07.02.2011 0
Provence & Côte d'Azur: 26-year-old Brit was sectioned for stabbing co-worker he believe he was sent to "deter"
Schizophrenic escapee posed as supply teacher in region's schools
Lewis Alexander Mawhinney, 26, who suffers from schizophrenia, was sentenced to indefinite detention by a Belfast court in 2008 after attacking a work colleague in a lift at the call centre where they both worked.
However, he escaped from his psychiatric ward in November and had been missing until last week, when it was discovered that he had been acting as a German supply teacher in a French secondary school and lycée (six-form college).
He started teaching at the school, near to Digne-les-Bains, on the 3rd of January.
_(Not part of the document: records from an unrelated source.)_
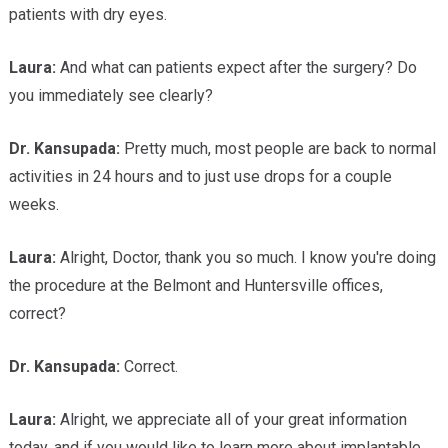
patients with dry eyes.
Laura:
And what can patients expect after the surgery? Do
you immediately see clearly?
Dr.
Kansupada:
Pretty much, most people are back to normal
activities in 24 hours and to just use drops for a couple
weeks.
Laura:
Alright, Doctor, thank you so much. I know you're doing
the procedure at the Belmont and Huntersville offices,
correct?
Dr.
Kansupada:
Correct.
Laura:
Alright, we appreciate all of your great information
today, and if you would like to learn more about implantable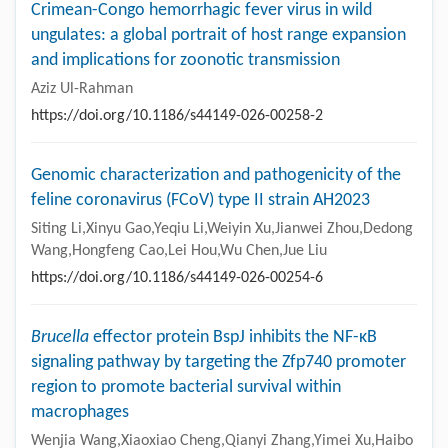
Crimean-Congo hemorrhagic fever virus in wild
ungulates: a global portrait of host range expansion
and implications for zoonotic transmission
Aziz Ul-Rahman
https://doi.org/10.1186/s44149-026-00258-2
Genomic characterization and pathogenicity of the
feline coronavirus (FCoV) type II strain AH2023
Siting Li,Xinyu Gao,Yeqiu Li,Weiyin Xu,Jianwei Zhou,Dedong
Wang,Hongfeng Cao,Lei Hou,Wu Chen,Jue Liu
https://doi.org/10.1186/s44149-026-00254-6
Brucella
effector protein BspJ inhibits the NF-κB
signaling pathway by targeting the Zfp740 promoter
region to promote bacterial survival within
macrophages
Wenjia Wang,Xiaoxiao Cheng,Qianyi Zhang,Yimei Xu,Haibo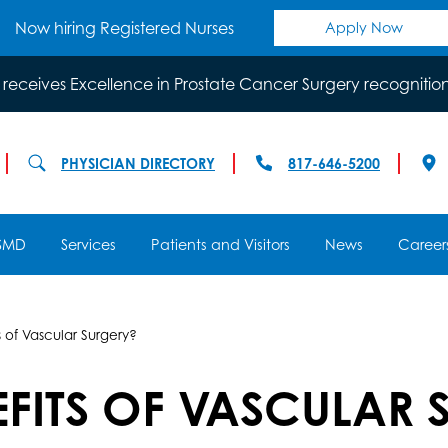
Now hiring Registered Nurses
Apply Now
 receives Excellence in Prostate Cancer Surgery recognitio
PHYSICIAN DIRECTORY
817-646-5200
SMD
Services
Patients and Visitors
News
Career
 of Vascular Surgery?
EFITS OF VASCULAR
Not long after his arrival, his colleagues became suspicious after he made claims that he belonged to MI-5 and began wearing gloves so he "wouldn’t leave fingerprints." The staff alerted the police, who looked into his background and discovered a murky past.
Mawhinney has been detained in various psychiatric institutions since in September 2007, when he stabbed Stephen Hayes three times in the neck, under the belief that he had been instructed by MI-6 to "find" and "deter" Hayes.
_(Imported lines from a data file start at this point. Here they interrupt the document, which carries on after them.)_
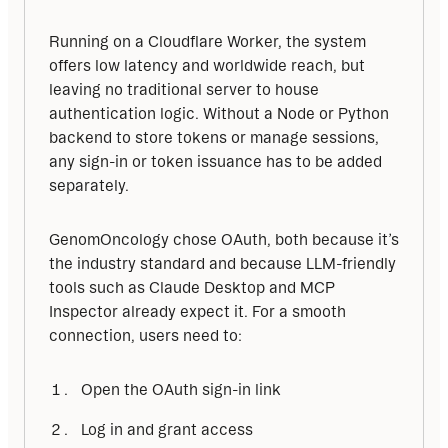
Running on a Cloudflare Worker, the system 
offers low latency and worldwide reach, but 
leaving no traditional server to house 
authentication logic. Without a Node or Python 
backend to store tokens or manage sessions, 
any sign-in or token issuance has to be added 
separately.
GenomOncology chose OAuth, both because it’s 
the industry standard and because LLM-friendly 
tools such as Claude Desktop and MCP 
Inspector already expect it. For a smooth 
connection, users need to:
Open the OAuth sign-in link
Log in and grant access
At the time of his arrest, the 26-year old Northern Ireland native and graduate of Modern Languages from Oxford University, alleged that he had been indoctrinated by MI-5 during a period he spent in Provence in 2005. He had also told his mother that she was not his mother and that he had, in fact, been swapped at birth by the Secret Service.
Dr Loughrey, the psychiatrist who examined Mawhinney prior to his trial in 2008, reported that his patient "expressed the belief that he had a diamond in his stomach," and that "at various times during his admission he has described various other grandiose delusions, including having killed people."
A spokesperson for the local education authority covering the Aix-en-Provence and Marseille area, has assured reporters from the local press that in this case "the recruitment procedure for hiring supply teachers had been met".
The British Foreign Office told the BBC that they were aware that a UK citizen had been hospitalised in France and were ready to provide consular assistance.